## AIM OF THE EXERCISE
Every line from the one with "exposure_s: 1/1453" through the end of the entries below should be written out exactly; the pictures should not.

Intrinsic camera parameters
******************************

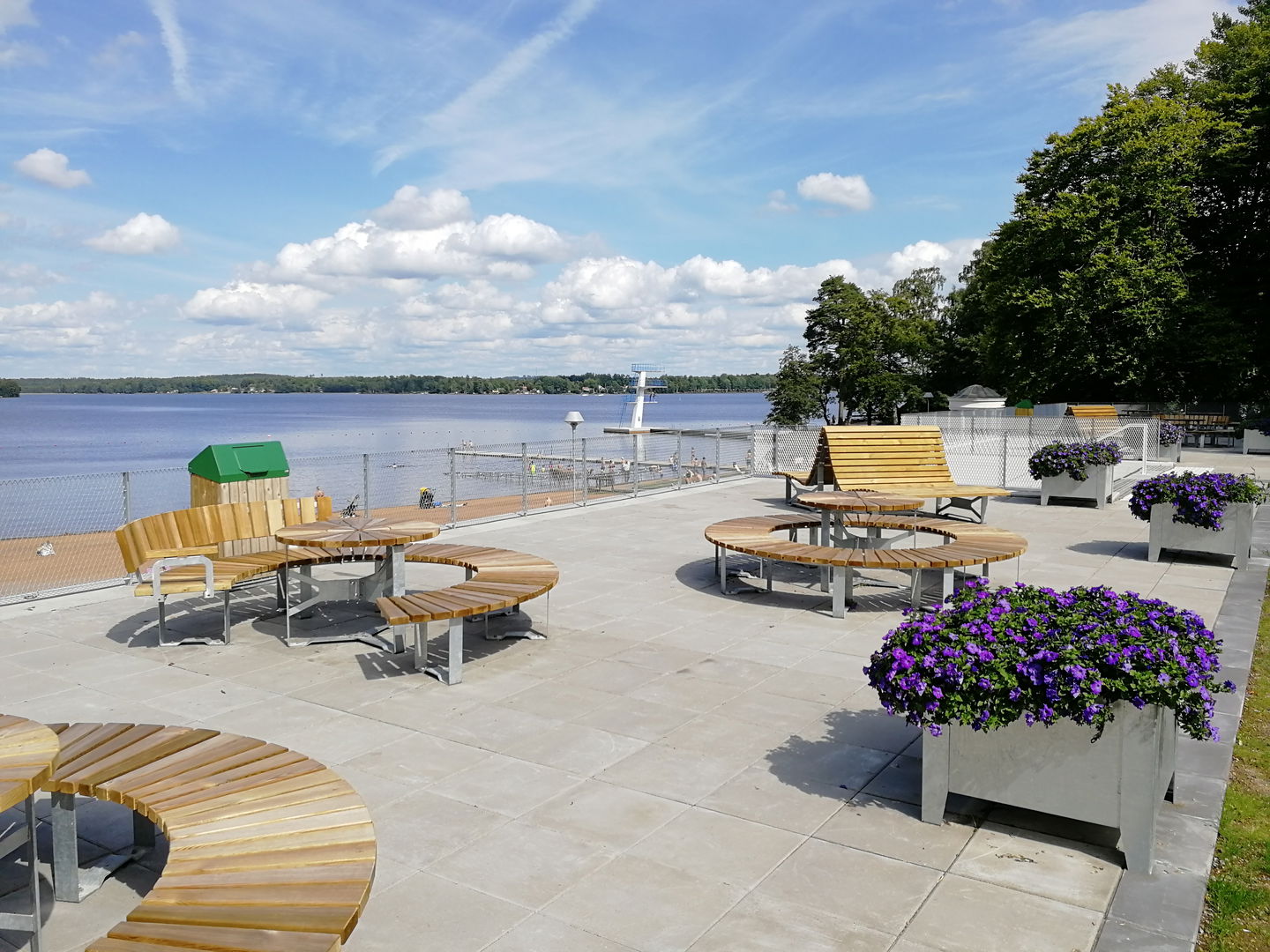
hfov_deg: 65.3
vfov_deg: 51.4
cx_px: 635
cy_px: 476
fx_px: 991
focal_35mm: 27
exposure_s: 1/1453
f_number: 2.2
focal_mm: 3.95
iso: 50
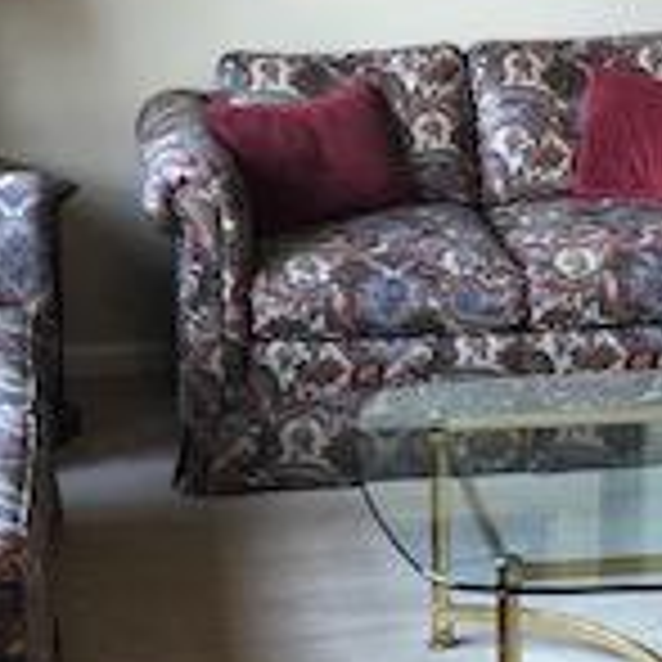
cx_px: 387
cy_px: 77
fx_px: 2337
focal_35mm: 108
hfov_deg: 16.1
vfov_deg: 15.9
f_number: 1.8
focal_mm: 3.99
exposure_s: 1/15
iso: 40
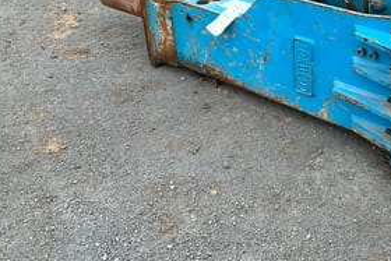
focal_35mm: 52
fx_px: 565
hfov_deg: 36.3
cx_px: 337
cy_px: 54
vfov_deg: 25.6
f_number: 1.8
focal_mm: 3
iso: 25
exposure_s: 1/500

******************************

## SOLUTION TO THE EXERCISE
exposure_s: 1/1453
f_number: 2.2
focal_mm: 3.95
iso: 50
cx_px: 387
cy_px: 77
fx_px: 2337
focal_35mm: 108
hfov_deg: 16.1
vfov_deg: 15.9
f_number: 1.8
focal_mm: 3.99
exposure_s: 1/15
iso: 40
focal_35mm: 52
fx_px: 565
hfov_deg: 36.3
cx_px: 337
cy_px: 54
vfov_deg: 25.6
f_number: 1.8
focal_mm: 3
iso: 25
exposure_s: 1/500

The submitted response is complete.